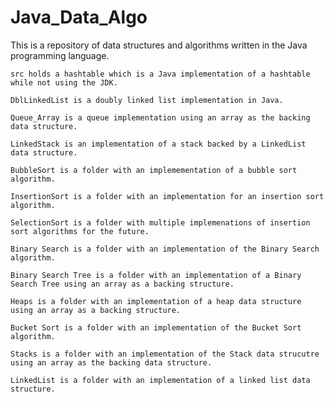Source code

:# Java_Data_Algo

  This is a repository of data structures and algorithms written in the Java programming language. 
  
    src holds a hashtable which is a Java implementation of a hashtable while not using the JDK.  

    DblLinkedList is a doubly linked list implementation in Java.

    Queue_Array is a queue implementation using an array as the backing data structure.

    LinkedStack is an implementation of a stack backed by a LinkedList data structure.

    BubbleSort is a folder with an implemementation of a bubble sort algorithm.

    InsertionSort is a folder with an implementation for an insertion sort algorithm.

    SelectionSort is a folder with multiple implemenations of insertion sort algorithms for the future. 

    Binary Search is a folder with an implementation of the Binary Search algorithm.
    
    Binary Search Tree is a folder with an implementation of a Binary Search Tree using an array as a backing structure.
    
    Heaps is a folder with an implementation of a heap data structure using an array as a backing structure.
    
    Bucket Sort is a folder with an implementation of the Bucket Sort algorithm.
    
    Stacks is a folder with an implementation of the Stack data strucutre using an array as the backing data structure.
    
    LinkedList is a folder with an implementation of a linked list data structure.

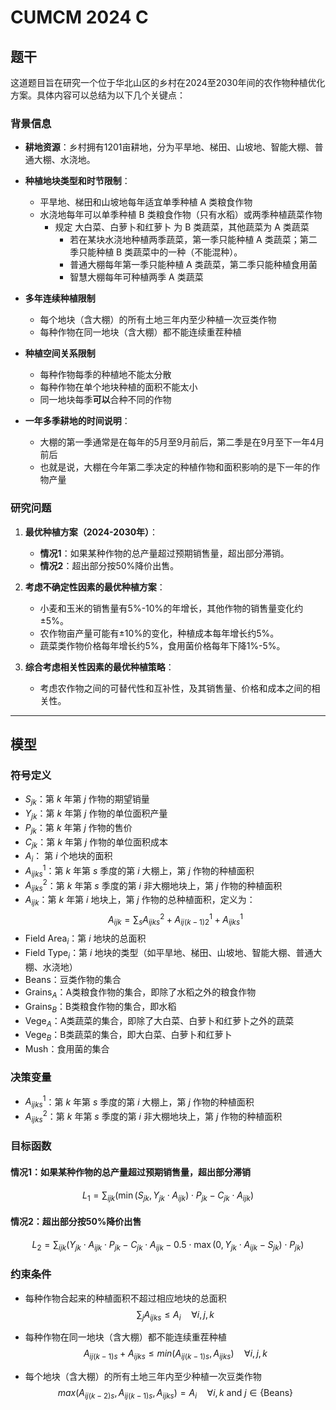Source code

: 
# CUMCM 2024 C

## 题干

这道题目旨在研究一个位于华北山区的乡村在2024至2030年间的农作物种植优化方案。具体内容可以总结为以下几个关键点：

### 背景信息
- **耕地资源**：乡村拥有1201亩耕地，分为平旱地、梯田、山坡地、智能大棚、普通大棚、水浇地。
- **种植地块类型和时节限制**：
    - 平旱地、梯田和山坡地每年适宜单季种植 A 类粮食作物
    - 水浇地每年可以单季种植 B 类粮食作物（只有水稻）或两季种植蔬菜作物
        - 规定 大白菜、白萝卜和红萝卜 为 B 类蔬菜，其他蔬菜为 A 类蔬菜
            - 若在某块水浇地种植两季蔬菜，第一季只能种植 A 类蔬菜；第二季只能种植 B 类蔬菜中的一种（不能混种）。
            - 普通大棚每年第一季只能种植 A 类蔬菜，第二季只能种植食用菌
            - 智慧大棚每年可种植两季 A 类蔬菜
- **多年连续种植限制**
    - 每个地块（含大棚）的所有土地三年内至少种植一次豆类作物
    - 每种作物在同一地块（含大棚）都不能连续重茬种植
- **种植空间关系限制**
    - 每种作物每季的种植地不能太分散
    - 每种作物在单个地块种植的面积不能太小
    - 同一地块每季**可以**合种不同的作物

- **一年多季耕地的时间说明**：
    - 大棚的第一季通常是在每年的5月至9月前后，第二季是在9月至下一年4月前后
    - 也就是说，大棚在今年第二季决定的种植作物和面积影响的是下一年的作物产量

### 研究问题
1. **最优种植方案（2024-2030年）**：
   - **情况1**：如果某种作物的总产量超过预期销售量，超出部分滞销。
   - **情况2**：超出部分按50%降价出售。

2. **考虑不确定性因素的最优种植方案**：
   - 小麦和玉米的销售量有5%-10%的年增长，其他作物的销售量变化约±5%。
   - 农作物亩产量可能有±10%的变化，种植成本每年增长约5%。
   - 蔬菜类作物价格每年增长约5%，食用菌价格每年下降1%-5%。

3. **综合考虑相关性因素的最优种植策略**：
   - 考虑农作物之间的可替代性和互补性，及其销售量、价格和成本之间的相关性。

---


## 模型

### 符号定义

- $S_{jk}$：第 $k$ 年第 $j$ 作物的期望销量
- $Y_{jk}$：第 $k$ 年第 $j$ 作物的单位面积产量
- $P_{jk}$：第 $k$ 年第 $j$ 作物的售价
- $C_{jk}$：第 $k$ 年第 $j$ 作物的单位面积成本
- $A_{i}$： 第 $i$ 个地块的面积
- $A^1_{ijks}$：第 $k$ 年第 $s$ 季度的第 $i$ 大棚上，第 $j$ 作物的种植面积
- $A^2_{ijks}$：第 $k$ 年第 $s$ 季度的第 $i$ 非大棚地块上，第 $j$ 作物的种植面积
- $A_{ijk}$：第 $k$ 年第 $i$ 地块上，第 $j$ 作物的总种植面积，定义为：
  $$
  A_{ijk} = \sum_s A^2_{ijks} + A^1_{ij(k-1)2} + A^1_{ijks}
  $$
- $\text{Field Area}_i$：第 $i$ 地块的总面积
- $\text{Field Type}_i$：第 $i$ 地块的类型（如平旱地、梯田、山坡地、智能大棚、普通大棚、水浇地）
- $\text{Beans}$：豆类作物的集合
- $\text{Grains}_A$：A类粮食作物的集合，即除了水稻之外的粮食作物
- $\text{Grains}_B$：B类粮食作物的集合，即水稻
- $\text{Vege}_A$：A类蔬菜的集合，即除了大白菜、白萝卜和红萝卜之外的蔬菜
- $\text{Vege}_B$：B类蔬菜的集合，即大白菜、白萝卜和红萝卜
- $\text{Mush}$：食用菌的集合

### 决策变量

- $A^1_{ijks}$：第 $k$ 年第 $s$ 季度的第 $i$ 大棚上，第 $j$ 作物的种植面积
- $A^2_{ijks}$：第 $k$ 年第 $s$ 季度的第 $i$ 非大棚地块上，第 $j$ 作物的种植面积

### 目标函数

#### 情况1：如果某种作物的总产量超过预期销售量，超出部分滞销

$$
L_1 = \sum_{ijk} \left( \min \left( S_{jk}, Y_{jk} \cdot A_{ijk} \right) \cdot P_{jk} - C_{jk} \cdot A_{ijk} \right)
$$

#### 情况2：超出部分按50%降价出售

$$
L_2 = \sum_{ijk} \left( Y_{jk} \cdot A_{ijk} \cdot P_{jk} - C_{jk} \cdot A_{ijk} - 0.5 \cdot \max \left( 0, Y_{jk} \cdot A_{ijk} - S_{jk} \right) \cdot P_{jk} \right)
$$

### 约束条件
+ 每种作物合起来的种植面积不超过相应地块的总面积
$$
\sum_jA_{ijks} \leq A_i \quad \forall i,j,k
$$

+ 每种作物在同一地块（含大棚）都不能连续重茬种植
$$
A_{ij(k-1)s}+A_{ijks} \leq min(A_{ij(k-1)s},A_{ijks}) \quad \forall i,j,k
$$

+ 每个地块（含大棚）的所有土地三年内至少种植一次豆类作物
$$
max(A_{ij(k-2)s}, A_{ij(k-1)s},A_{ijks}) = A_i \quad \forall i,k \text{ and } j \in \{\text{Beans}\}
$$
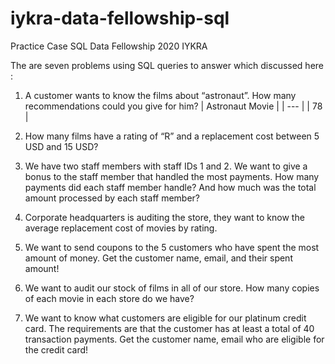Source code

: # iykra-data-fellowship-sql
Practice Case SQL Data Fellowship 2020 IYKRA

The are seven problems using SQL queries to answer which discussed here :
1. A customer wants to know the films about “astronaut”. How many recommendations could you give for him?
| Astronaut Movie |
| --- |
| 78 |

2. How many films have a rating of “R” and a replacement cost between 5 USD and 15 USD?
3. We have two staff members with staff IDs 1 and 2. We want to give a bonus to the staff member that handled the most payments. How many payments did each staff member handle? And how much was the total amount processed by each staff member?
4. Corporate headquarters is auditing the store, they want to know the average replacement cost of movies by rating.
5. We want to send coupons to the 5 customers who have spent the most amount of money. Get the customer name, email, and their spent amount!
6. We want to audit our stock of films in all of our store. How many copies of each movie in each store do we have?
7. We want to know what customers are eligible for our platinum credit card. The requirements are that the customer has at least a total of 40 transaction payments. Get the customer name, email who are eligible for the credit card!
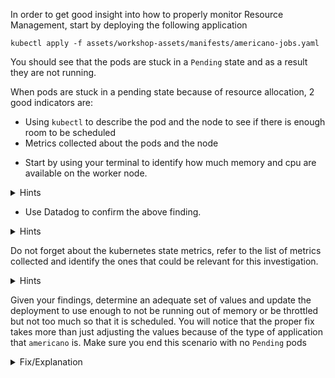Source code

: In order to get good insight into how to properly monitor Resource Management, start by deploying the following application

`kubectl apply -f assets/workshop-assets/manifests/americano-jobs.yaml`

You should see that the pods are stuck in a `Pending` state and as a result they are not running.

When pods are stuck in a pending state because of resource allocation, 2 good indicators are:

- Using `kubectl` to describe the pod and the node to see if there is enough room to be scheduled
- Metrics collected about the pods and the node

* Start by using your terminal to identify how much memory and cpu are available on the worker node.

<details>
<summary>Hints</summary>
The pod list has a `STATUS` column telling you in which state the pod is.
<br/><br/>

If you `kubectl describe pod <POD_NAME>` you will see some more details about
the life of the pod and what is going wrong.
Then use `kubectl describe node node01` to see how much memory and cpu are available.

Note: If you use the metrics server, you could use commands such as `kubectl top node node01` and `kubectl top pod <POD_NAME>` to have the metrics available with kubectl.
</details>

* Use Datadog to confirm the above finding.

<details>
<summary>Hints</summary>
The best way to create a postmortem is to use a [notebook](https://app.datadoghq.com/notebook) to represents:
- The number of pods that cannot be scheduled
- The memory limits/request per pods
- The cpu limits/request per pods
- The cpu anbd memory usage per pod

Then compare to the node CPU and memory to see if there is enough headroom for the `americano` app.
</details>

Do not forget about the kubernetes state metrics, refer to the list of metrics collected and identify the ones that could be relevant for this investigation.

<details>
<summary>Hints</summary>
`kubernetes_state.pod.status_phase` is giving you the count of the containers currently reporting per `phase` of the pod lifecycle (pending, running, succeeded, ...).
</details>

Given your findings, determine an adequate set of values and update the deployment to use enough to not be running out of memory or be throttled but not too much so that it is scheduled.
You will notice that the proper fix takes more than just adjusting the values because of the type of application that `americano` is. Make sure you end this scenario with no `Pending` pods

<details>
<summary>Fix/Explanation</summary>
These pods failed to run because the pod is requesting an absurdly large amount of
resources: 5000 CPU millicores (5 whole CPUs) and 32GB of memory.<br/><br/> 

A metric query that identifies this issue is to look at pods in error
`kubernetes_state.pod.status_phase` filtered on
`phase:pending`<br/><br/> 

In this case because the pod comes from a cronjob, we see that we are getting
more and more scheduling errors over time as every minute a new pod is created
by the cronjob. We have to patch the cronjob and then purge the old pods that
will never be able to be scheduled. <br/><br/>

A more reasonable request for resources might be: 50 millicores and 50 MB.<br/><br/>

Then to delete all the pending pods you can find a label that matches on all
those pods: here `app=americano`.<br/><br/>

Then delete them with that filter: `kubectl delete pod -lapp=americano`<br/><br/>

Wait for the newest pod coming from the cronjob to be scheduled
properly.<br/><br/>

We included a sample patch as a solution:<br/><br/>
`kubectl patch cronjob americano-job --patch="$(cat assets/workshop-assets/apps/fixes/americano-fix.yaml)"`{{execute}}
</details>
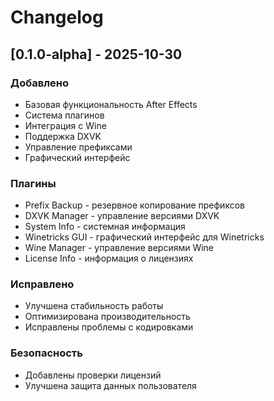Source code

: # Changelog

## [0.1.0-alpha] - 2025-10-30

### Добавлено
- Базовая функциональность After Effects
- Система плагинов
- Интеграция с Wine
- Поддержка DXVK
- Управление префиксами
- Графический интерфейс

### Плагины
- Prefix Backup - резервное копирование префиксов
- DXVK Manager - управление версиями DXVK
- System Info - системная информация
- Winetricks GUI - графический интерфейс для Winetricks
- Wine Manager - управление версиями Wine
- License Info - информация о лицензиях

### Исправлено
- Улучшена стабильность работы
- Оптимизирована производительность
- Исправлены проблемы с кодировками

### Безопасность
- Добавлены проверки лицензий
- Улучшена защита данных пользователя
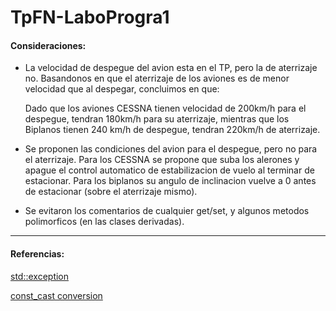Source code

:# TpFN-LaboProgra1

#### Consideraciones:
* La velocidad de despegue del avion esta en el TP, pero la de aterrizaje no. Basandonos en que el aterrizaje de los aviones es de menor velocidad que al despegar, concluimos en que:

  Dado que los aviones CESSNA tienen velocidad de 200km/h para el despegue, tendran 180km/h para su aterrizaje, mientras que los Biplanos tienen 240 km/h de despegue, tendran 220km/h de aterrizaje. 

* Se proponen las condiciones del avion para el despegue, pero no para el aterrizaje. Para los CESSNA se propone que suba los alerones y apague el control automatico de estabilizacion de vuelo al terminar de estacionar. Para los biplanos su angulo de inclinacion vuelve a 0 antes de estacionar (sobre el aterrizaje mismo).

* Se evitaron los comentarios de cualquier get/set, y algunos metodos polimorficos (en las clases derivadas).

---

#### Referencias: 
[std::exception](https://en.cppreference.com/w/cpp/error/exception)

[const_cast conversion](https://en.cppreference.com/w/cpp/language/const_cast)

+===+

### Aim of the exercise
Give back exactly the lines above starting at the line where "These pods failed" appears and ending at the line where "A metric query" appears, both included, with no other lines.

### Written answer
These pods failed to run because the pod is requesting an absurdly large amount of
resources: 5000 CPU millicores (5 whole CPUs) and 32GB of memory.<br/><br/> 

A metric query that identifies this issue is to look at pods in error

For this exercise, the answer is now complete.